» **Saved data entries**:
|---|

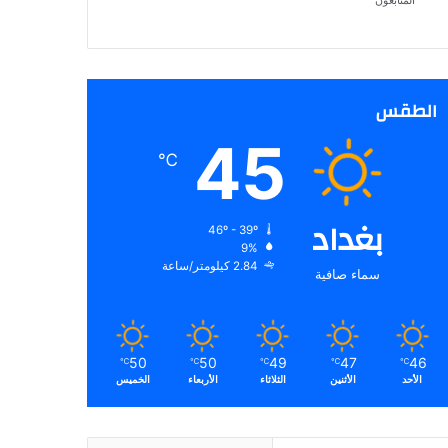
المتابعون
الطقس
45
℃
بغداد
46º - 39º
9%
2.84 كيلومتر/ساعة
سماء صافية
50
50
49
47
46
℃
℃
℃
℃
℃
الأحد
الأثنين
الثلاثاء
الأربعاء
الخميس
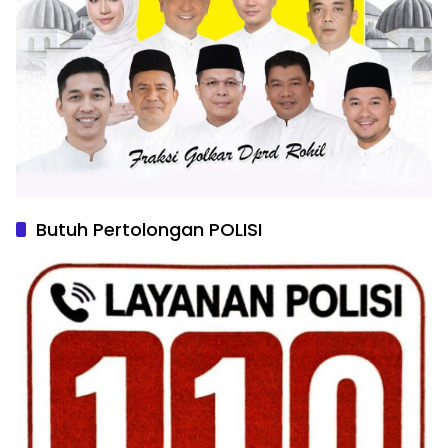
Butuh Pertolongan POLISI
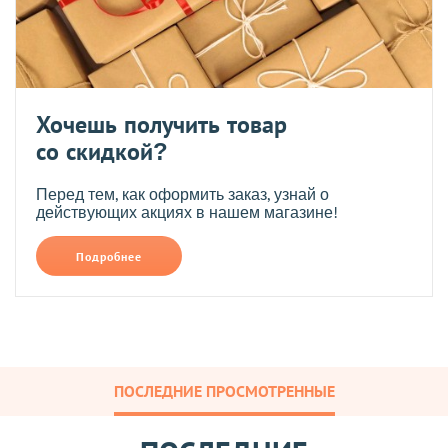
Хочешь получить товар
со скидкой?
Перед тем, как оформить заказ, узнай о
действующих акциях в нашем магазине!
Подробнее
ПОСЛЕДНИЕ ПРОСМОТРЕННЫЕ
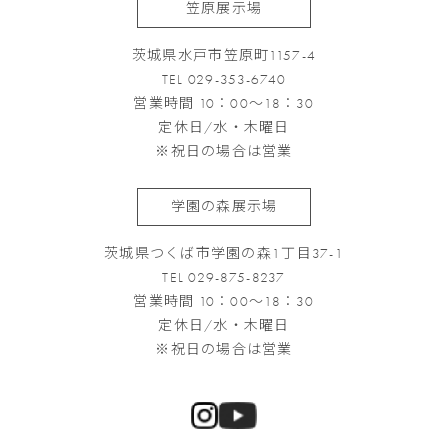
笠原展示場
茨城県水戸市笠原町1157-4
TEL 029-353-6740
営業時間 10：00～18：30
定休日/水・木曜日
※祝日の場合は営業
学園の森展示場
茨城県つくば市学園の森1丁目37-1
TEL 029-875-8237
営業時間 10：00～18：30
定休日/水・木曜日
※祝日の場合は営業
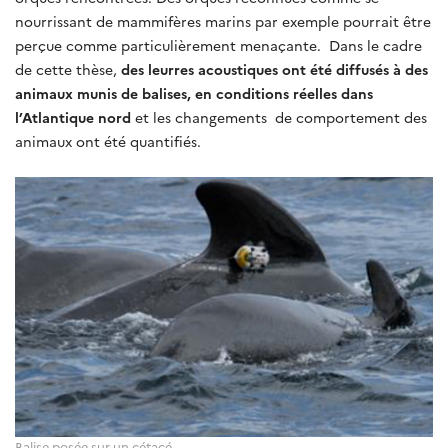
nourrissant de mammifères marins par exemple pourrait être
perçue comme particulièrement menaçante. Dans le cadre
de cette thèse,
des leurres acoustiques ont été diffusés à des
animaux munis de balises, en conditions réelles dans
l’Atlantique nord
et les changements de comportement des
animaux ont été quantifiés.
Balise posée sur un cétacé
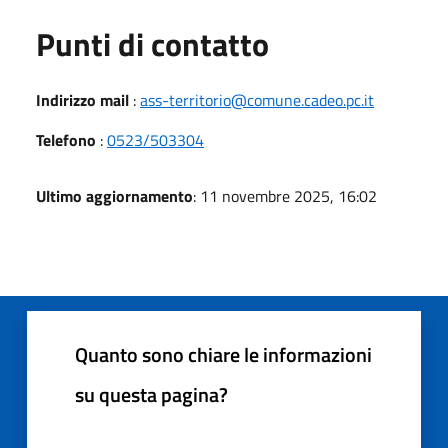
Punti di contatto
Indirizzo mail
:
ass-territorio@comune.cadeo.pc.it
Telefono
:
0523/503304
Ultimo aggiornamento
: 11 novembre 2025, 16:02
Quanto sono chiare le informazioni
su questa pagina?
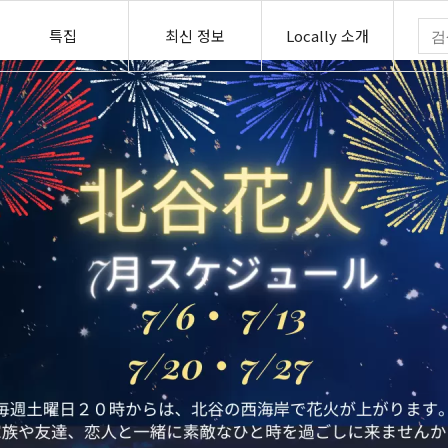
특집
최신 정보
Locally 소개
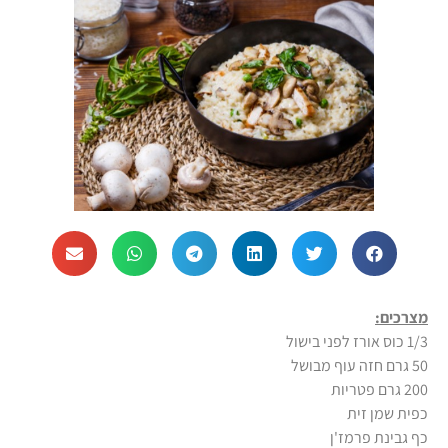
מצרכים:
1/3 כוס אורז לפני בישול
50 גרם חזה עוף מבושל
200 גרם פטריות
כפית שמן זית
כף גבינת פרמז'ן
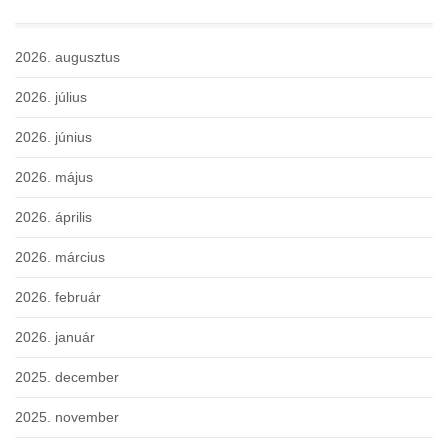
2026. augusztus
2026. július
2026. június
2026. május
2026. április
2026. március
2026. február
2026. január
2025. december
2025. november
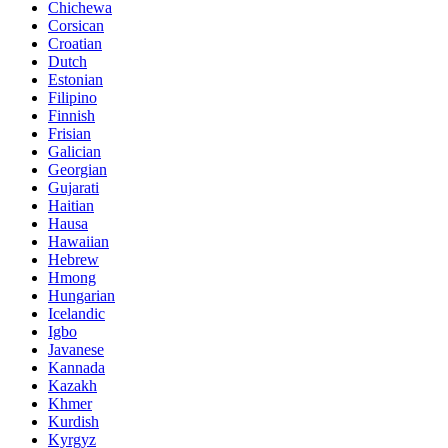
Chichewa
Corsican
Croatian
Dutch
Estonian
Filipino
Finnish
Frisian
Galician
Georgian
Gujarati
Haitian
Hausa
Hawaiian
Hebrew
Hmong
Hungarian
Icelandic
Igbo
Javanese
Kannada
Kazakh
Khmer
Kurdish
Kyrgyz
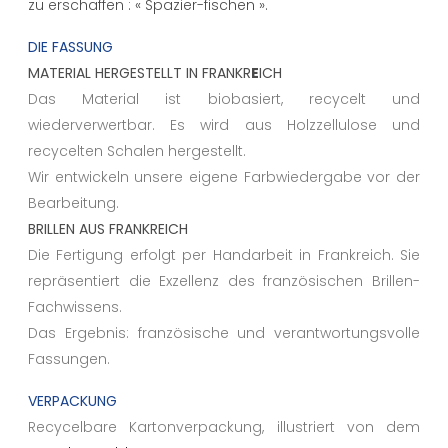
zu erschaffen : « Spazier-fischen ».
DIE FASSUNG
MATERIAL HERGESTELLT IN FRANKR
E
ICH
Das Material ist biobasiert, recycelt und
wiederverwertbar. Es wird aus Holzzellulose und
recycelten Schalen hergestellt.
Wir entwickeln unsere eigene Farbwiedergabe vor der
Bearbeitung.
BRILLEN AUS FRANKREICH
Die Fertigung erfolgt per Handarbeit in Frankreich. Sie
repräsentiert die Exzellenz des französischen Brillen-
Fachwissens.
Das Ergebnis: französische und verantwortungsvolle
Fassungen.
VERPACKUNG
Recycelbare Kartonverpackung, illustriert von dem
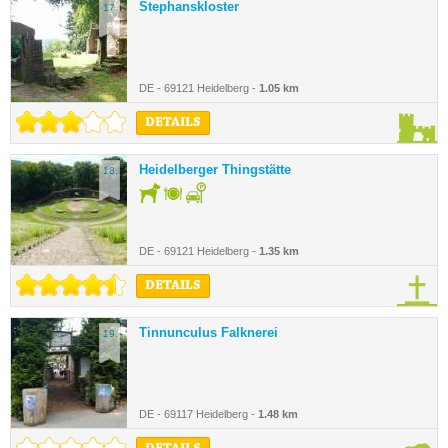
Stephanskloster
17.
DE - 69121 Heidelberg -
1.05 km
DETAILS
Heidelberger Thingstätte
18.
DE - 69121 Heidelberg -
1.35 km
DETAILS
Tinnunculus Falknerei
19.
DE - 69117 Heidelberg -
1.48 km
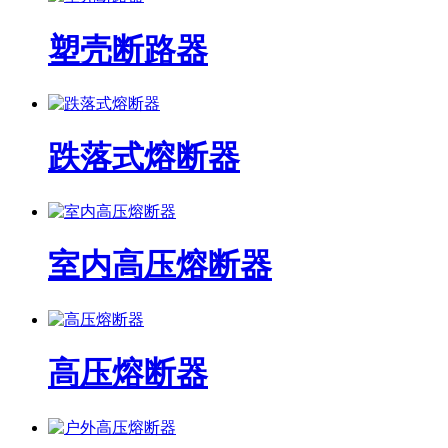
塑壳断路器
跌落式熔断器
室内高压熔断器
高压熔断器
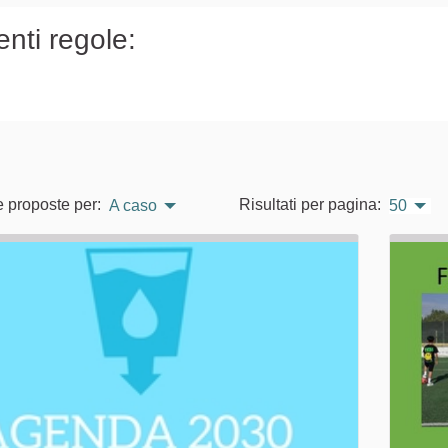
enti regole:
e proposte per:
Risultati per pagina:
A caso
50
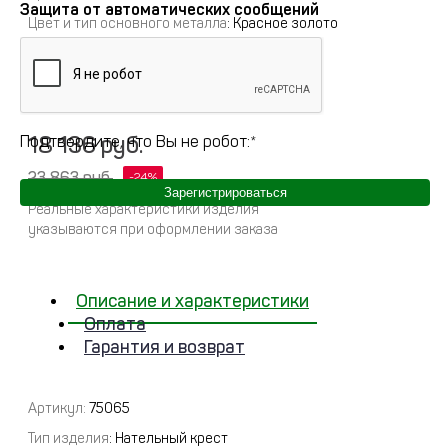
Защита от автоматических сообщений
Цвет и тип основного металла
: Красное золото
Примерный вес
:
0
Полное описание
18 136 руб.
Подтвердите, что Вы не робот:
*
23 863 руб.
Зарегистрироваться
Реальные характеристики изделия
указываются при оформлении заказа
Описание и характеристики
Оплата
Гарантия и возврат
Артикул:
75065
Тип изделия
: Нательный крест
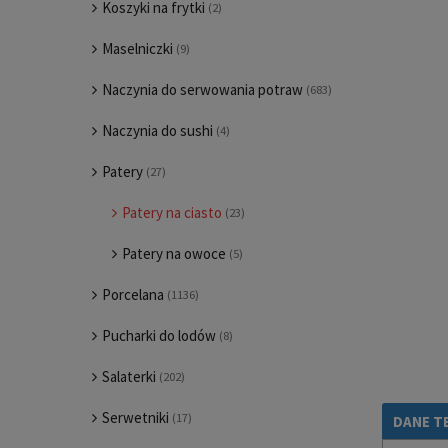
Koszyki na frytki
(2)
Maselniczki
(9)
Naczynia do serwowania potraw
(683)
Naczynia do sushi
(4)
Patery
(27)
Patery na ciasto
(23)
Patery na owoce
(5)
Porcelana
(1136)
Pucharki do lodów
(8)
Salaterki
(202)
Serwetniki
(17)
DANE T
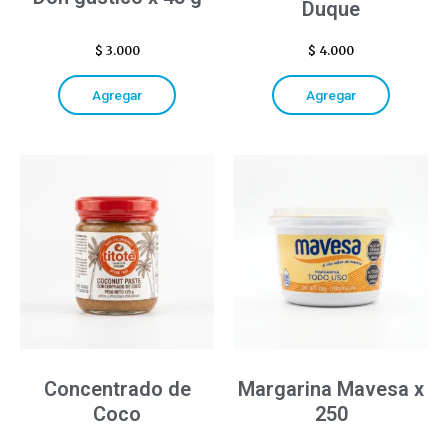
Duque
$
3.000
$
4.000
Agregar
Agregar
Concentrado de
Margarina Mavesa x
Coco
250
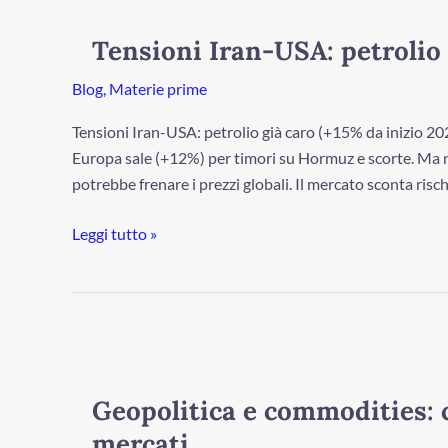
Iran-
USA:
Tensioni Iran-USA: petrolio 
petrolio
già
Blog
,
Materie prime
caro,
Tensioni Iran-USA: petrolio già caro (+15% da inizio 20
gas
Europa sale (+12%) per timori su Hormuz e scorte. Ma 
ancora
potrebbe frenare i prezzi globali. Il mercato sconta rischi
a
sconto
Leggi tutto »
Geopolitica
e
commodities:
Geopolitica e commodities: 
come
mercati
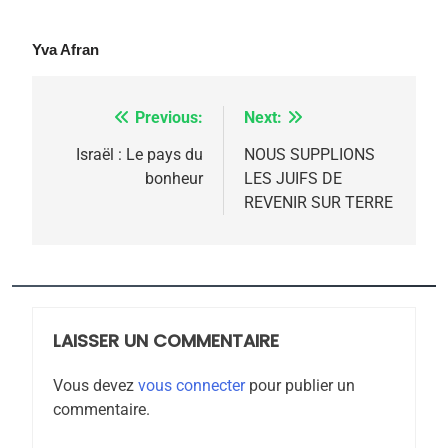
Yva Afran
Previous:
Next:
Navigation
5
2025, l’année la plus
de
Israël : Le pays du
NOUS SUPPLIONS
meurtrière selon le
bonheur
LES JUIFS DE
l’article
REVENIR SUR TERRE
rapport d’ADL contre
FRANCE
ISRAÉL
l’antisémitisme
6
FIÈRE, DIGNE ET RÉSILIENTE :
POURQUOI JE REVENDIQUE
MA JUDAÏTE par Thérèse
LAISSER UN COMMENTAIRE
ISRAÉL
JUDAISME
Zrihen-Dvir
Vous devez
vous connecter
pour publier un
7
commentaire.
CE QUI NOUS MANQUE –
Jacques Hadida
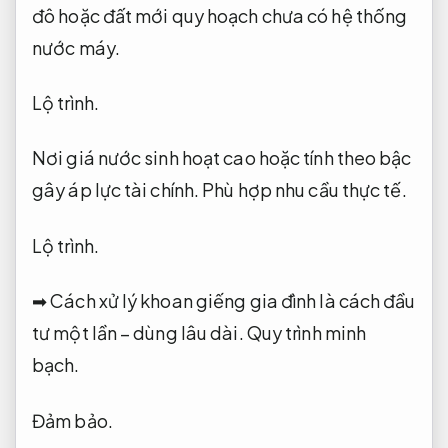
đô hoặc đất mới quy hoạch chưa có hệ thống
nước máy.
Lộ trình.
Nơi giá nước sinh hoạt cao hoặc tính theo bậc
gây áp lực tài chính.
Phù hợp nhu cầu thực tế.
Lộ trình.
➡ Cách xử lý khoan giếng gia đình là cách đầu
tư một lần – dùng lâu dài.
Quy trình minh
bạch.
Đảm bảo.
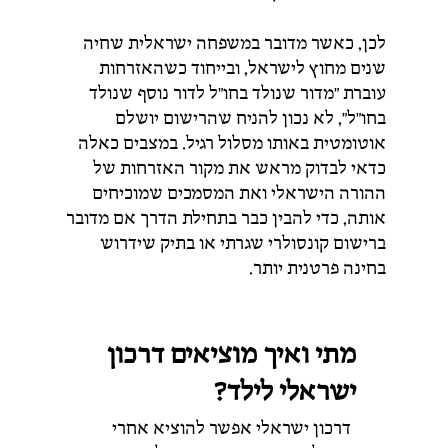
לכן,
כאשר
מדובר
במשפחה
ישראלית
שחיה
שנים
מחוץ
לישראל,
ובייחוד
כשהאזרחות
עוברת "
מדור
שנולד
בחו"ל
לדור
נוסף
שנולד
בחו"ל",
לא
נכון
להניח
שהרישום
יושלם
אוטומטית
באותו
מסלול
רגיל.
במצבים
כאלה
כדאי
לבדוק
מראש
את
מקור
האזרחות
של
ההורה
הישראלי
ואת
המסמכים
שמוכיחים
אותה,
כדי
להבין
כבר
בתחילת
הדרך
אם
מדובר
ברישום
קונסולרי
שגרתי
או
בתיק
שידרוש
בחינה
פרטנית
יותר.
מתי
ואיך
מוציאים
דרכון
ישראלי לילד?
דרכון
ישראלי
אפשר
להוציא
אחרי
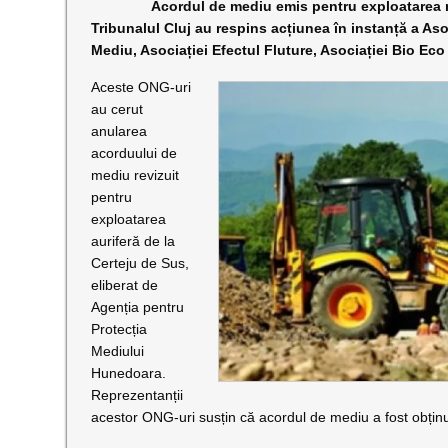
Acordul de mediu emis pentru exploatarea minier
Tribunalul Cluj au respins acțiunea în instanță a A
Mediu, Asociației Efectul Fluture, Asociației Bio Eco
Aceste ONG-uri
au cerut
anularea
acorduului de
mediu revizuit
pentru
exploatarea
auriferă de la
Certeju de Sus,
eliberat de
Agenția pentru
Protecția
Mediului
Hunedoara.
Reprezentanții
acestor ONG-uri susțin că acordul de mediu a fost obținu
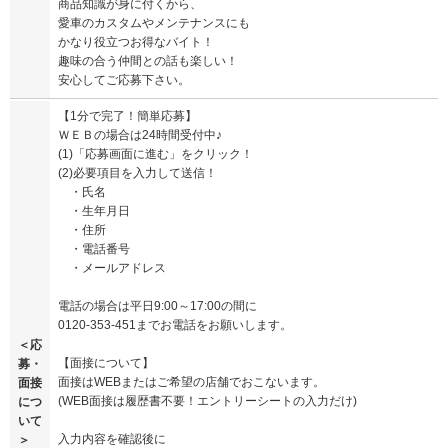
商品知識が身に付くから、
愛車のカスタムやメンテナンスにも
かなり役立つお得なバイト！
趣味の合う仲間との話も楽しい！
安心してご応募下さい。
【1分で完了！簡単応募】
ＷＥＢの場合は24時間受付中♪
(1)「応募画面に進む」をクリック！
(2)必要項目を入力して送信！
・氏名
・生年月日
・住所
・電話番号
・メールアドレス
電話の場合は平日9:00～17:00の間に
0120-353-451までお電話をお願いします。
＜応
【面接について】
募・
面接はWEBまたはご希望の店舗でおこないます。
面接
(WEB面接は履歴書不要！エントリーシートの入力だけ)
につ
いて
入力内容を確認後に
＞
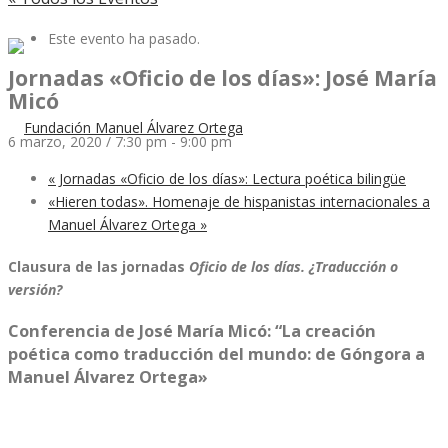
Este evento ha pasado.
Jornadas «Oficio de los días»: José María
Micó
6 marzo, 2020 / 7:30 pm
-
9:00 pm
«
Jornadas «Oficio de los días»: Lectura poética bilingüe
«Hieren todas». Homenaje de hispanistas internacionales a
Manuel Álvarez Ortega
»
Clausura de las jornadas
Oficio de los días. ¿Traducción o
versión?
Conferencia de José María Micó: “La creación
poética como traducción del mundo: de Góngora a
Manuel Álvarez Ortega»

|---|

» **Your instructions**:
The entries must be written out again unchanged. Images are to be left out.

» **Response**:
المتابعون
الطقس
45
℃
بغداد
46º - 39º
9%
2.84 كيلومتر/ساعة
سماء صافية
50
50
49
47
46
℃
℃
℃
℃
℃
الأحد
الأثنين
الثلاثاء
الأربعاء
الخميس
Butuh Pertolongan POLISI
Хочешь получить товар
со скидкой?
Перед тем, как оформить заказ, узнай о
действующих акциях в нашем магазине!
Подробнее
ПОСЛЕДНИЕ ПРОСМОТРЕННЫЕ
笠原展示場
茨城県水戸市笠原町1157-4
TEL 029-353-6740
営業時間 10：00～18：30
定休日/水・木曜日
※祝日の場合は営業
学園の森展示場
茨城県つくば市学園の森1丁目37-1
TEL 029-875-8237
営業時間 10：00～18：30
定休日/水・木曜日
※祝日の場合は営業
nourrissant de mammifères marins par exemple pourrait être
perçue comme particulièrement menaçante. Dans le cadre
de cette thèse,
des leurres acoustiques ont été diffusés à des
animaux munis de balises, en conditions réelles dans
l’Atlantique nord
et les changements de comportement des
animaux ont été quantifiés.
Balise posée sur un cétacé
Punti di contatto
Indirizzo mail
:
ass-territorio@comune.cadeo.pc.it
Telefono
:
0523/503304
Ultimo aggiornamento
: 11 novembre 2025, 16:02
Quanto sono chiare le informazioni
su questa pagina?
특집
최신 정보
Locally 소개
מצרכים:
1/3 כוס אורז לפני בישול
50 גרם חזה עוף מבושל
200 גרם פטריות
כפית שמן זית
כף גבינת פרמז'ן
2026. augusztus
2026. július
2026. június
2026. május
2026. április
2026. március
2026. február
2026. január
2025. december
2025. november
Chichewa
Corsican
Croatian
Dutch
Estonian
Filipino
Finnish
Frisian
Galician
Georgian
Gujarati
Haitian
Hausa
Hawaiian
Hebrew
Hmong
Hungarian
Icelandic
Igbo
Javanese
Kannada
Kazakh
Khmer
Kurdish
Kyrgyz
zu erschaffen : « Spazier-fischen ».
DIE FASSUNG
MATERIAL HERGESTELLT IN FRANKR
E
ICH
Das Material ist biobasiert, recycelt und
wiederverwertbar. Es wird aus Holzzellulose und
recycelten Schalen hergestellt.
Wir entwickeln unsere eigene Farbwiedergabe vor der
Bearbeitung.
BRILLEN AUS FRANKREICH
Die Fertigung erfolgt per Handarbeit in Frankreich. Sie
repräsentiert die Exzellenz des französischen Brillen-
Fachwissens.
Das Ergebnis: französische und verantwortungsvolle
Fassungen.
VERPACKUNG
Recycelbare Kartonverpackung, illustriert von dem
Stephanskloster
17.
DE - 69121 Heidelberg -
1.05 km
DETAILS
Heidelberger Thingstätte
18.
DE - 69121 Heidelberg -
1.35 km
DETAILS
Tinnunculus Falknerei
19.
DE - 69117 Heidelberg -
1.48 km
塑壳断路器
跌落式熔断器
室内高压熔断器
高压熔断器
enti regole:
e proposte per:
Risultati per pagina:
A caso
50
Защита от автоматических сообщений
Цвет и тип основного металла
: Красное золото
Примерный вес
:
0
Полное описание
18 136 руб.
Подтвердите, что Вы не робот:
*
23 863 руб.
Зарегистрироваться
Реальные характеристики изделия
указываются при оформлении заказа
Описание и характеристики
Оплата
Гарантия и возврат
Артикул:
75065
Тип изделия
: Нательный крест
Koszyki na frytki
(2)
Maselniczki
(9)
Naczynia do serwowania potraw
(683)
Naczynia do sushi
(4)
Patery
(27)
Patery na ciasto
(23)
Patery na owoce
(5)
Porcelana
(1136)
Pucharki do lodów
(8)
Salaterki
(202)
Serwetniki
(17)
DANE T
Duque
$
3.000
$
4.000
Agregar
Agregar
Concentrado de
Margarina Mavesa x
Coco
250
Iran-
USA:
Tensioni Iran-USA: petrolio 
petrolio
già
Blog
,
Materie prime
caro,
Tensioni Iran-USA: petrolio già caro (+15% da inizio 20
gas
Europa sale (+12%) per timori su Hormuz e scorte. Ma 
ancora
potrebbe frenare i prezzi globali. Il mercato sconta rischi
a
sconto
Leggi tutto »
Geopolitica
e
commodities:
Geopolitica e commodities: 
come
mercati
Yva Afran
Previous:
Next:
Navigation
5
2025, l’année la plus
de
Israël : Le pays du
NOUS SUPPLIONS
meurtrière selon le
bonheur
LES JUIFS DE
l’article
REVENIR SUR TERRE
rapport d’ADL contre
FRANCE
ISRAÉL
l’antisémitisme
6
FIÈRE, DIGNE ET RÉSILIENTE :
POURQUOI JE REVENDIQUE
MA JUDAÏTE par Thérèse
LAISSER UN COMMENTAIRE
ISRAÉL
JUDAISME
Zrihen-Dvir
Vous devez
vous connecter
pour publier un
7
commentaire.
CE QUI NOUS MANQUE –
Jacques Hadida
đô hoặc đất mới quy hoạch chưa có hệ thống
nước máy.
Lộ trình.
Nơi giá nước sinh hoạt cao hoặc tính theo bậc
gây áp lực tài chính.
Phù hợp nhu cầu thực tế.
Lộ trình.
➡ Cách xử lý khoan giếng gia đình là cách đầu
tư một lần – dùng lâu dài.
Quy trình minh
bạch.
Đảm bảo.
לכן,
כאשר
מדובר
במשפחה
ישראלית
שחיה
שנים
מחוץ
לישראל,
ובייחוד
כשהאזרחות
עוברת "
מדור
שנולד
בחו"ל
לדור
נוסף
שנולד
בחו"ל",
לא
נכון
להניח
שהרישום
יושלם
אוטומטית
באותו
מסלול
רגיל.
במצבים
כאלה
כדאי
לבדוק
מראש
את
מקור
האזרחות
של
ההורה
הישראלי
ואת
המסמכים
שמוכיחים
אותה,
כדי
להבין
כבר
בתחילת
הדרך
אם
מדובר
ברישום
קונסולרי
שגרתי
או
בתיק
שידרוש
בחינה
פרטנית
יותר.
מתי
ואיך
מוציאים
דרכון
ישראלי לילד?
דרכון
ישראלי
אפשר
להוציא
אחרי
Acordul de mediu emis pentru exploatarea minier
Tribunalul Cluj au respins acțiunea în instanță a A
Mediu, Asociației Efectul Fluture, Asociației Bio Eco
Aceste ONG-uri
au cerut
anularea
acorduului de
mediu revizuit
pentru
exploatarea
auriferă de la
Certeju de Sus,
eliberat de
Agenția pentru
Protecția
Mediului
Hunedoara.
Reprezentanții
acestor ONG-uri susțin că acordul de mediu a fost obținu
商品知識が身に付くから、
愛車のカスタムやメンテナンスにも
かなり役立つお得なバイト！
趣味の合う仲間との話も楽しい！
安心してご応募下さい。
【1分で完了！簡単応募】
ＷＥＢの場合は24時間受付中♪
(1)「応募画面に進む」をクリック！
(2)必要項目を入力して送信！
・氏名
・生年月日
・住所
・電話番号
・メールアドレス
電話の場合は平日9:00～17:00の間に
0120-353-451までお電話をお願いします。
＜応
【面接について】
募・
面接はWEBまたはご希望の店舗でおこないます。
面接
(WEB面接は履歴書不要！エントリーシートの入力だけ)
につ
いて
入力内容を確認後に
＞
Este evento ha pasado.
Jornadas «Oficio de los días»: José María
Micó
6 marzo, 2020 / 7:30 pm
-
9:00 pm
«
Jornadas «Oficio de los días»: Lectura poética bilingüe
«Hieren todas». Homenaje de hispanistas internacionales a
Manuel Álvarez Ortega
»
Clausura de las jornadas
Oficio de los días. ¿Traducción o
versión?
Conferencia de José María Micó: “La creación
poética como traducción del mundo: de Góngora a
Manuel Álvarez Ortega»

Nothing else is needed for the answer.